We attended one event, which was a huge celebration. One of the family members was flying to Mecca the following morning, so there was great excitement on her behalf, and everyone was in very high spirits. At the end of the evening, over 200 people accompanied her to the airport!

Overall, to our eyes, it seemed like a joyful time to be around family and friends, and a time to give thanks and praise. The generosity and hospitality of the Egyptian people really surprised us too.

Islamic Cairo

Top tips for visiting Egypt during Ramadan

Here’s a quick round-up!

  • Dress respectfully: cover your shoulders and knees, and don’t expose any midriff or cleavage. Woman travellers should consider covering their hair.
  • Avoid eating, smoking or drinking outside of restaurants. There will be plenty of opportunities for you to eat and drink inside.
  • Understand and respect that local people may not be eating or drinking. This can be a tiring time for Muslims. Though some people who work are exempt from Ramadan rules, you may find that a tour guide/taxi driver/hotel representative is fasting, so it’s important to understand that their energy may be low.
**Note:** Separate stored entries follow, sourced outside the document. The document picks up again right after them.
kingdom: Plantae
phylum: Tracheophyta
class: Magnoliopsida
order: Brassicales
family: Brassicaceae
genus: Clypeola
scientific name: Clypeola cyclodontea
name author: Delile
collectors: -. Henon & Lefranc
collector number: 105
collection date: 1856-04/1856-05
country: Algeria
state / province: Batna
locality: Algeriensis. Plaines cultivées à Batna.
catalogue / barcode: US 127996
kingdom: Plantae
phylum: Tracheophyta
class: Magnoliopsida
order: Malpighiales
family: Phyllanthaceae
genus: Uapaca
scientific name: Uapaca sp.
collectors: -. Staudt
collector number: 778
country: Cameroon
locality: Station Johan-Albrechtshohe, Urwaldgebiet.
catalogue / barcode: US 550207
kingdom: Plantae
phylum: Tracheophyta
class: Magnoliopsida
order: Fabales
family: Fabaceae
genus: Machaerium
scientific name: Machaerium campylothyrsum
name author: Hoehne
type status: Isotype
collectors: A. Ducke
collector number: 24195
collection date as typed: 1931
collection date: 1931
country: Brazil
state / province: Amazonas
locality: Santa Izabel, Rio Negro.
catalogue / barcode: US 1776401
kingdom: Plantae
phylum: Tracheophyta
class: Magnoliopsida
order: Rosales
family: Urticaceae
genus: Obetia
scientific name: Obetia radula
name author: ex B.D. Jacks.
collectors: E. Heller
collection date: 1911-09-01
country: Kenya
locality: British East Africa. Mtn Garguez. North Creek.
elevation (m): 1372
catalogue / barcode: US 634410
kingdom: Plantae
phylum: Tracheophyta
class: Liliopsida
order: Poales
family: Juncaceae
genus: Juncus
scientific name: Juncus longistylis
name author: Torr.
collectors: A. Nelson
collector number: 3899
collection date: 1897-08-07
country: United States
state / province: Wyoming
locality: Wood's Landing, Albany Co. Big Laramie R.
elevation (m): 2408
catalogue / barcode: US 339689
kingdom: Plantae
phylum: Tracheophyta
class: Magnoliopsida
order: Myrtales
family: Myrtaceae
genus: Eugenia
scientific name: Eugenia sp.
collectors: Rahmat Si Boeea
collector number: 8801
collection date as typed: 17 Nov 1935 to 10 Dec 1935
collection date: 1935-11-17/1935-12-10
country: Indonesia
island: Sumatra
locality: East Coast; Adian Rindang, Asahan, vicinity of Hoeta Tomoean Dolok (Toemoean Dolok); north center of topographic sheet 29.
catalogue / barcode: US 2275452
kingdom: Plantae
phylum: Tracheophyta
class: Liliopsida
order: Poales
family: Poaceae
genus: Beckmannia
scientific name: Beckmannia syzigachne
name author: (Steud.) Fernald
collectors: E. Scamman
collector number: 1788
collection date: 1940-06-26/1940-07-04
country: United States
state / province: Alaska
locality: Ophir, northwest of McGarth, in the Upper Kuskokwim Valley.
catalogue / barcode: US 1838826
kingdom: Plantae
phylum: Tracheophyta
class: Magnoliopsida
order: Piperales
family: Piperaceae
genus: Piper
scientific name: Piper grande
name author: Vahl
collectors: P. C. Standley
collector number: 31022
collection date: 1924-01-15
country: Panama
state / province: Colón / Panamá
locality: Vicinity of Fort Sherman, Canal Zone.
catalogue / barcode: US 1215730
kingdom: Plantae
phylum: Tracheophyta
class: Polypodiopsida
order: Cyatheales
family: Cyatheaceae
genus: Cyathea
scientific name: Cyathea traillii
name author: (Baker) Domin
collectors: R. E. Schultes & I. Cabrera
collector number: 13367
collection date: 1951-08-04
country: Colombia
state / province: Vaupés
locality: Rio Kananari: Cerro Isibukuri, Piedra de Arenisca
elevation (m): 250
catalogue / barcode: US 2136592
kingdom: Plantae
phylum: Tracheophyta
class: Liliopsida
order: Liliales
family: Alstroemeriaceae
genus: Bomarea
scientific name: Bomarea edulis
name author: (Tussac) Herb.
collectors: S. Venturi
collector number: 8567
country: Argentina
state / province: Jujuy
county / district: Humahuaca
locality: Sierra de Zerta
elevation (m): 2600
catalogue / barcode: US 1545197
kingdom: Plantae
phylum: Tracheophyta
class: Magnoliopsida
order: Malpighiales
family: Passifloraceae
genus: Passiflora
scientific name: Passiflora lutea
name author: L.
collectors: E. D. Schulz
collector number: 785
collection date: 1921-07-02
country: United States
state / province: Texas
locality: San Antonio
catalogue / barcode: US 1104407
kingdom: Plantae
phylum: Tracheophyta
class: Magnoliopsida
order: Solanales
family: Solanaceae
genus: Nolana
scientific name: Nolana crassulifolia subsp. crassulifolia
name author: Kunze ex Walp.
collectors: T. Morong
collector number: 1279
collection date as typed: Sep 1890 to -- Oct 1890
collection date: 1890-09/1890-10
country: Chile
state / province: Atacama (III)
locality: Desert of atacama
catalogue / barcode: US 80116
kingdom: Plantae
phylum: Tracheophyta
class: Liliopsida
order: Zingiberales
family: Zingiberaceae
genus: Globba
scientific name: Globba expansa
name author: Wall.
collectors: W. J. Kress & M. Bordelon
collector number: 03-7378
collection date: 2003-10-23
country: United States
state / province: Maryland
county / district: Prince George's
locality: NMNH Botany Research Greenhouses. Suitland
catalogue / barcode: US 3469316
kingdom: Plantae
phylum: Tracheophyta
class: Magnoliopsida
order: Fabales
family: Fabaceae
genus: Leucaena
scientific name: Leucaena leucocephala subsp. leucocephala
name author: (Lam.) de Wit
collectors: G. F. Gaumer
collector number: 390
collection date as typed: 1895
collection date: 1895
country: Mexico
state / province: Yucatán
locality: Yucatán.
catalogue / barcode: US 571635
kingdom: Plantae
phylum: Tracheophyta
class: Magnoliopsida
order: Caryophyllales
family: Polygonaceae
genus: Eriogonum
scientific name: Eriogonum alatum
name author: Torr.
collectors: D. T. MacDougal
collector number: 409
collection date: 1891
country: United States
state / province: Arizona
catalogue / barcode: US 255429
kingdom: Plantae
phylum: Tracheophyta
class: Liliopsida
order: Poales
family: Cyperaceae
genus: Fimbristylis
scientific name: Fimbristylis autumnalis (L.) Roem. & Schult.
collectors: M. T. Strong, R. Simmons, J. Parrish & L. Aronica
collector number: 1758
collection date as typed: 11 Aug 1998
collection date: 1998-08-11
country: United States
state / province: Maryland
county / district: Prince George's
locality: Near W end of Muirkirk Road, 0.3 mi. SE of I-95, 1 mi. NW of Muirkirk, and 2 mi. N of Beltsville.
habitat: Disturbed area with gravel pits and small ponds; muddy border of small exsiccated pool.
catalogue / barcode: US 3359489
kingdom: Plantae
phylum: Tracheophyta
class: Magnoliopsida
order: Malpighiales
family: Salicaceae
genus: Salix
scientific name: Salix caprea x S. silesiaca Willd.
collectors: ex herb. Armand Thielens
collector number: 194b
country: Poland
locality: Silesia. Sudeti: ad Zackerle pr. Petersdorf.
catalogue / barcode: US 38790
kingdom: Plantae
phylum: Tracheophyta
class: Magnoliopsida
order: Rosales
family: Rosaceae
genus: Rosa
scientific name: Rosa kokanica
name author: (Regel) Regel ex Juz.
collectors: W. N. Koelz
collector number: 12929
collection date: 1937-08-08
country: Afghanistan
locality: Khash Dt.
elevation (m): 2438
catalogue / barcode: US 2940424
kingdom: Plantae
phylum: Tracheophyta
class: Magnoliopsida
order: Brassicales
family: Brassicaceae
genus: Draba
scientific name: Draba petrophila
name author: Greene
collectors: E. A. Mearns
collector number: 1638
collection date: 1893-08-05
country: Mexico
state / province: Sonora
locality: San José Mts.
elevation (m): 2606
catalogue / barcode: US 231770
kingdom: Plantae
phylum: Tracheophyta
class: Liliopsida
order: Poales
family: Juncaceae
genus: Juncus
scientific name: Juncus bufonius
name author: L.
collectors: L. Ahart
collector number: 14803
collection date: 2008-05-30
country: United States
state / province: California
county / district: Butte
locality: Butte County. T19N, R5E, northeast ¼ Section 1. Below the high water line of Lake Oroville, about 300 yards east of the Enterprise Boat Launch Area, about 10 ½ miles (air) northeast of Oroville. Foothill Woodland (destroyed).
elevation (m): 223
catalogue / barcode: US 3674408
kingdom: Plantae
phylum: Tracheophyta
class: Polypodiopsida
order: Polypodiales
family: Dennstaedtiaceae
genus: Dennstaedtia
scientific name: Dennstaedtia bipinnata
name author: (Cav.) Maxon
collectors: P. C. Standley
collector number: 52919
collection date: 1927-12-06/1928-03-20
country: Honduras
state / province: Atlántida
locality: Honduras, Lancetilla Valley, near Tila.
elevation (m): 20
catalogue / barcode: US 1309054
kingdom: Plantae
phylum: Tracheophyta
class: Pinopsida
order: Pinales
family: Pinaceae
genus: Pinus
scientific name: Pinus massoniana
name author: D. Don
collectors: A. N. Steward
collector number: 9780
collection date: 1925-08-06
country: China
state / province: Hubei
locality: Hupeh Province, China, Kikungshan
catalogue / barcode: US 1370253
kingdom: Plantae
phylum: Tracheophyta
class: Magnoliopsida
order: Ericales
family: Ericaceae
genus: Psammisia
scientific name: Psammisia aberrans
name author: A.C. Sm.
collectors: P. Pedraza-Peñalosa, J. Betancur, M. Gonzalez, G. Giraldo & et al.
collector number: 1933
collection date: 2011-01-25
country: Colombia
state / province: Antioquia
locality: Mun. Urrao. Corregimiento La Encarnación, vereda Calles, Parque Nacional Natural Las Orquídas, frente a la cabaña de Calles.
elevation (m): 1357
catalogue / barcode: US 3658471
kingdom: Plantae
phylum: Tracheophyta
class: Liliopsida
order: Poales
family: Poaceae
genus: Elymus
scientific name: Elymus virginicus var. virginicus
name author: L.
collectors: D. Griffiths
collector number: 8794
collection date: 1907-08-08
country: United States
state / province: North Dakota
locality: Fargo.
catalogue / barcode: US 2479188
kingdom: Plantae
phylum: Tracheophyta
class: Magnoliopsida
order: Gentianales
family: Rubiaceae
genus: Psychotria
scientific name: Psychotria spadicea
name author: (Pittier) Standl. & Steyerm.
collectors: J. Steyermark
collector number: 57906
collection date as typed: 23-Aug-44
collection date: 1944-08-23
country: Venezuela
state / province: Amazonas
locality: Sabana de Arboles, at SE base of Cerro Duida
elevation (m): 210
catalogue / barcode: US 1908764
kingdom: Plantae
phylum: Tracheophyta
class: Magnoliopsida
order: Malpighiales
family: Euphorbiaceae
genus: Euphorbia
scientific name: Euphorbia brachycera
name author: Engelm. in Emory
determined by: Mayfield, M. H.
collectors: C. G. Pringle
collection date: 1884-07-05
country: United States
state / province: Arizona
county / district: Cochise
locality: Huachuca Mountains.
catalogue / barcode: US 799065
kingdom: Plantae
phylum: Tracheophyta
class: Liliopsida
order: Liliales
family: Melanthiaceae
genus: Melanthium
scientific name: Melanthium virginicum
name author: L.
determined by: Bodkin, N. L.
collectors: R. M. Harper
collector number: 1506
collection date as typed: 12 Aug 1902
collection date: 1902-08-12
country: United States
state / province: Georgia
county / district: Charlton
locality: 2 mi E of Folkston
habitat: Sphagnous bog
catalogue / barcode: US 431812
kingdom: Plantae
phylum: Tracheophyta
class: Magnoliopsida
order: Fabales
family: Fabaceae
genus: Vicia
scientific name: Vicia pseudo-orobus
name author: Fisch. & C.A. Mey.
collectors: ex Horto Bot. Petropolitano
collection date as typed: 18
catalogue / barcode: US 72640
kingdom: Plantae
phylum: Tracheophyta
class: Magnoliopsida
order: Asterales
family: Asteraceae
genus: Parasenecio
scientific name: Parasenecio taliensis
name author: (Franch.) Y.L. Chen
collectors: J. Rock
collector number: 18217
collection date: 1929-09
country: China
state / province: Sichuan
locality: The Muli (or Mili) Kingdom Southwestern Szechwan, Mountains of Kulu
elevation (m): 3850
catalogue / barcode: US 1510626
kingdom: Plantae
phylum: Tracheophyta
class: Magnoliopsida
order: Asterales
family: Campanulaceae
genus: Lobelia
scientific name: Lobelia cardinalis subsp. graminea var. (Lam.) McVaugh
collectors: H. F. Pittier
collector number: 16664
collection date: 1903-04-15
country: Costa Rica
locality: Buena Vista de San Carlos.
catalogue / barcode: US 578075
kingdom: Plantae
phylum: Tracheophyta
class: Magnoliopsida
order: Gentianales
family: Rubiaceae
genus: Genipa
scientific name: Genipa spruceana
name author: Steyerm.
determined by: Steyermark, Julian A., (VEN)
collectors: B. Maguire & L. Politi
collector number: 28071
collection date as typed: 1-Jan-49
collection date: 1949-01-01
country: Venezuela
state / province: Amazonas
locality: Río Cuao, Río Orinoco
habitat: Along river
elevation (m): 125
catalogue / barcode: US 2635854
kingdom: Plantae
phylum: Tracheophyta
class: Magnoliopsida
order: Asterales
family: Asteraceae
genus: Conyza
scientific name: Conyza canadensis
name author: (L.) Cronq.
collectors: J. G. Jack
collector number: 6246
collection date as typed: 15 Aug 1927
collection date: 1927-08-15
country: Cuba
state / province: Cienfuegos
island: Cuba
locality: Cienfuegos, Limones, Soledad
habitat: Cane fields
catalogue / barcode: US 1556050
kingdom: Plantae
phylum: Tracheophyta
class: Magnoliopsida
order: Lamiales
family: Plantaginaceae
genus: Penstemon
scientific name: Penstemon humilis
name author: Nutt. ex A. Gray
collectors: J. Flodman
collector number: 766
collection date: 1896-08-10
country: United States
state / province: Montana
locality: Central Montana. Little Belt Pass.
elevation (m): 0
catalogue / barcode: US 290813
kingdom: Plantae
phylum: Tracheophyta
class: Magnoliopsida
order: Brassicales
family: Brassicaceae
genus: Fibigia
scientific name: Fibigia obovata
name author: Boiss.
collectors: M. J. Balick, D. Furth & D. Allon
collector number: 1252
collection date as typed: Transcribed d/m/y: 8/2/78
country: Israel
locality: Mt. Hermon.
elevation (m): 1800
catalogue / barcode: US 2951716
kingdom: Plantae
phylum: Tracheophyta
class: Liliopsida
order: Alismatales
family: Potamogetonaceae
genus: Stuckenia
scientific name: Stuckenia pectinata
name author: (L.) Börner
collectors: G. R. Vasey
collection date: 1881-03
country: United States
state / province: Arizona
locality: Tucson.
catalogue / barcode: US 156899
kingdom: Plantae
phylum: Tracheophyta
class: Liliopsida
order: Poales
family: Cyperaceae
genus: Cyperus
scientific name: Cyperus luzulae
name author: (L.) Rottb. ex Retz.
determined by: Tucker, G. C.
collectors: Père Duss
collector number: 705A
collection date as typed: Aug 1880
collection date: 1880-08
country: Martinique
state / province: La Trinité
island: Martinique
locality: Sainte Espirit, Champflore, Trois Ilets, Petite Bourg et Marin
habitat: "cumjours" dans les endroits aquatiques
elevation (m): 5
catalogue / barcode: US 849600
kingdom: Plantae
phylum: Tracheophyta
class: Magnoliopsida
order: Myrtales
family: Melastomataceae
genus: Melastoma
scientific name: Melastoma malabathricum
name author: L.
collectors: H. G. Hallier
Not only will they have little to eat or drink, but Iftar can be a long event. If they have been celebrating with their family late at night, they may be tired. Of course, good service should still be important, but a little understanding can go a long way.
  • If you are invited to iftar, definitely go! We’re not suggesting you go round asking for invitations but if you do have the opportunity to attend iftar, it’s a great opportunity to learn more about this special period in the Islamic calendar, make some friends, and join in the celebrations. Remember your hosts have probably put a lot of effort into preparing the food, so gratitude can go a long way!

Overall, we highly recommend experiencing Ramadan in Egypt, as long as you keep it respectful.